Modélisation de l’analyse des besoins langagiers pour l’enseignement-apprentissage du français sur objectif universitaire

Le Français sur objectif universitaire a émergé grâce notamment à l’augmentation des effectifs d’étudiants allophones dans les universités francophones (Mangiante et Parpette, 2011 : 5). Ces auteurs constatent une « prise en compte limitée des besoins fondamentaux de ces étudiants » (ibid. : 6) et proposent d’effectuer une « analyse précise des besoins avérés » de ce public (ibid. : 41).

L’opération d’identification de ces besoins s’effectue au moyen d’enquêtes par questionnaires, entretiens et observations. Or, le risque lié à ces techniques est la projection des propres stratégies d’apprentissage du chercheur sur celles de l’apprenant. Cette analyse serait donc biaisée, les besoins ainsi repérés ne permettraient pas de répondre aux attentes de cet apprenant, ce qu’affirmait déjà René Richterich il y a plus de trente ans.

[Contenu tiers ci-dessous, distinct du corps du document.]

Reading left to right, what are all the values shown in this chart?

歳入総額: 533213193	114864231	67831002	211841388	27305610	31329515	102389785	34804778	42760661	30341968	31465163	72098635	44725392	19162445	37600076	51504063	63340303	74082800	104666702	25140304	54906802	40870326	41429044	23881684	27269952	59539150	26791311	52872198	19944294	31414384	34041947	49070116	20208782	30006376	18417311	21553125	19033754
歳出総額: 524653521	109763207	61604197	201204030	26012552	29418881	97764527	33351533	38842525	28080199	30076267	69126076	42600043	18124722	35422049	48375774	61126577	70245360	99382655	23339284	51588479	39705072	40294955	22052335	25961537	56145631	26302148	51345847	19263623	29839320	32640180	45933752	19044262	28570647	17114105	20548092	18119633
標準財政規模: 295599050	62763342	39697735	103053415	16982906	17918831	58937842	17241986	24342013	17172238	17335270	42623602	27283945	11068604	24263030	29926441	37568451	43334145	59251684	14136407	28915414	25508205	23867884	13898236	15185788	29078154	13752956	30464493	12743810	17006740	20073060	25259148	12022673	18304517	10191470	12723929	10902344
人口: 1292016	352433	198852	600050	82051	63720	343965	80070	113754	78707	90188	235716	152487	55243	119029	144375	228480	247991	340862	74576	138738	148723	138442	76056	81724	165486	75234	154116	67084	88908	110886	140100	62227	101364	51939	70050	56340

La présente communication, qui s’inscrit dans le cadre d’une recherche doctorale en cours, propose une réflexion méthodologique sur l’analyse des besoins langagiers auprès d’étudiants de médecine, dont le français n’est ni la langue maternelle ni la langue de scolarisation. Nous proposons de mettre en place sur le terrain, à la rentrée prochaine, un dispositif pédagogique et de recherche innovant basé à la fois sur la classe inversée et sur la variation de la perception des besoins langagiers des étudiants selon la méthode de triangulation des sources (Lancereau-Forster, 2017) : étudiants, enseignants de spécialité et enseignant de français. Concernant l’analyse des besoins ressentis des apprenants, ces derniers seront invités à recueillir dans un journal de bord l’expression de leurs attentes, et d’y noter la progression de leur apprentissage.

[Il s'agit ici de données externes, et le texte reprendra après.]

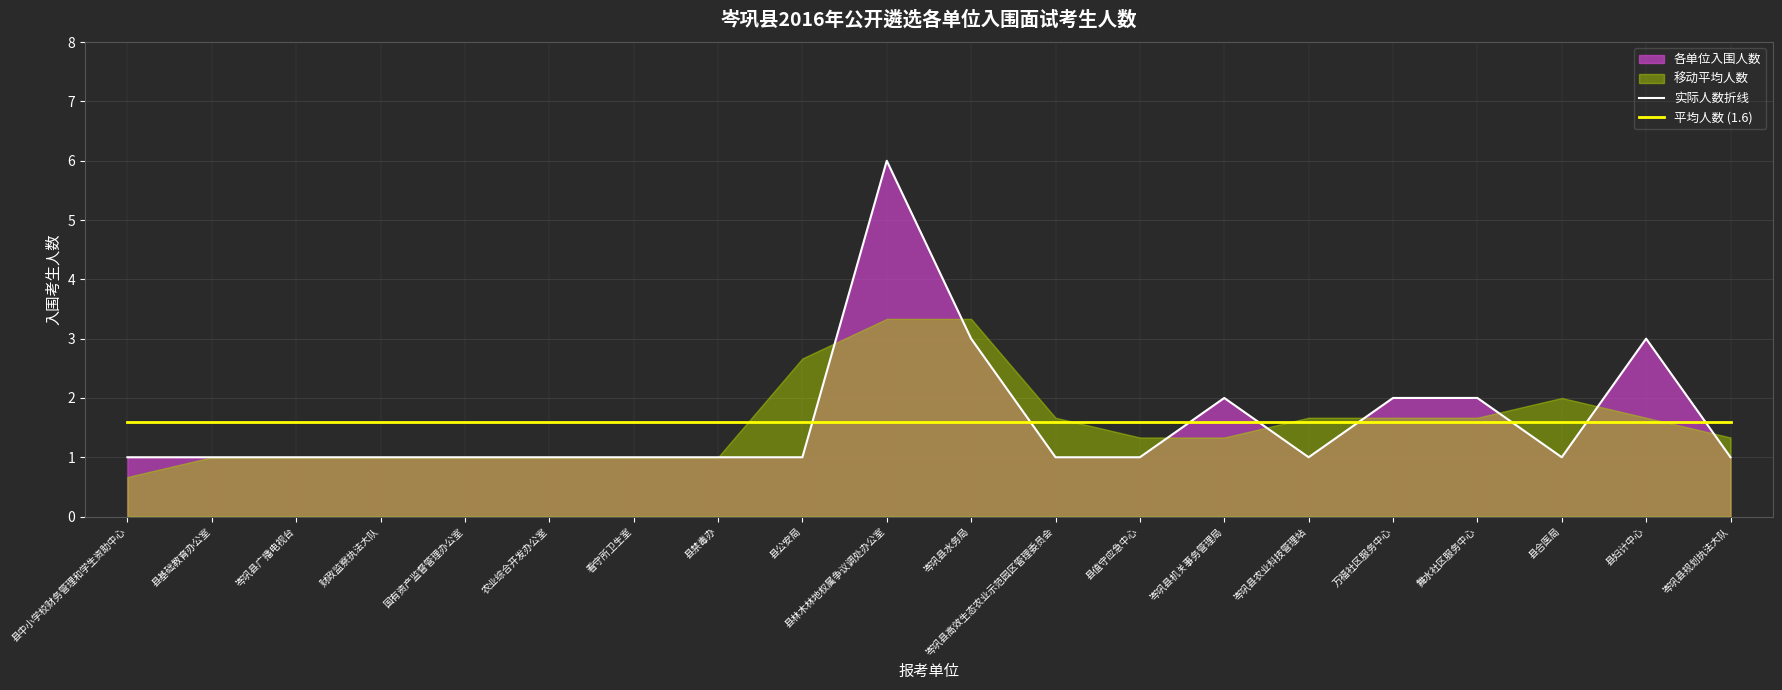

Where is 平均人数 (1.6) nearest to the value 1?

县中小学校财务管理和学生资助中心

Ce journal, en facilitant l’identification des compétences à développer, permettrait à l’enseignant de langue d’atteindre l’efficience pédagogique. L’efficacité didactique peut être mesurée par le degré d’atteinte des objectifs d’apprentissage (Cuq (dir.), 2004 : 80). Par ailleurs, l’apprenant ne percevrait l’utilité (ou nécessité) d’un appui linguistique que si cet appui répond à la fois aux compétences nécessaires pour la compréhension du cours de spécialité et à une certaine progression dans le développement de ses compétences linguistiques.

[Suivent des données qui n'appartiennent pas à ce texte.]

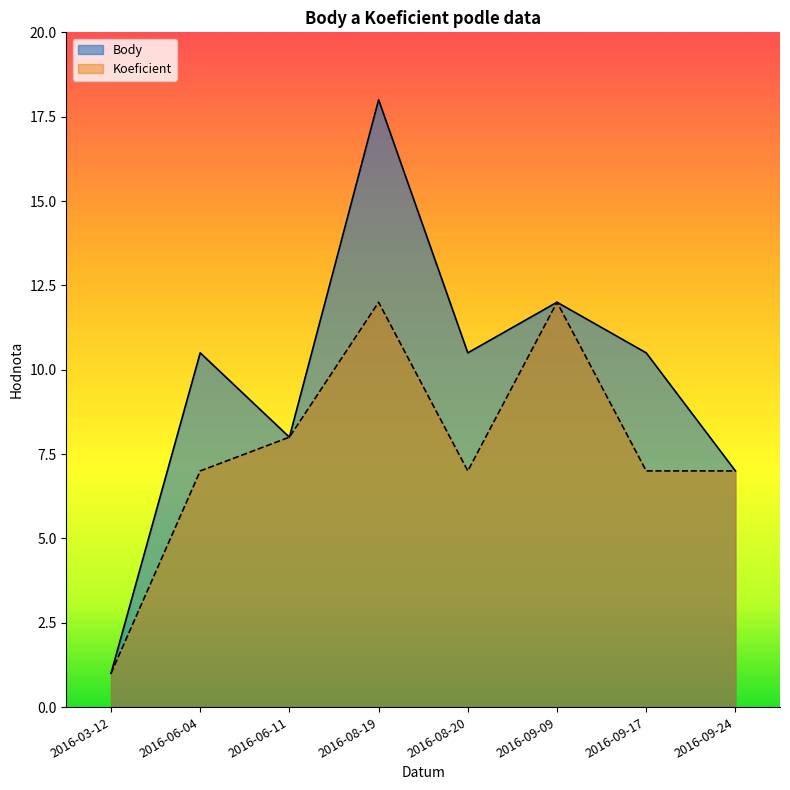

True or false: Koeficient and Body cross at least once.

False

Enfin, le journal de bord est aussi lié à la question de l’évaluation : « en évaluation formative, [l’évaluation authentique] mène à des bilans individuels et à l’élaboration de dossier d’apprentissage (portfolios) personnalisés, […]. » (Cuq (dir.), 2003 : 92). En effet, portfolio et journal de bord mettent en œuvre chez les apprenants les mêmes types de processus cognitifs d’auto-observation et d’introspection (Martinez, 1994 : 54, dans Cadet, 2007 : 181).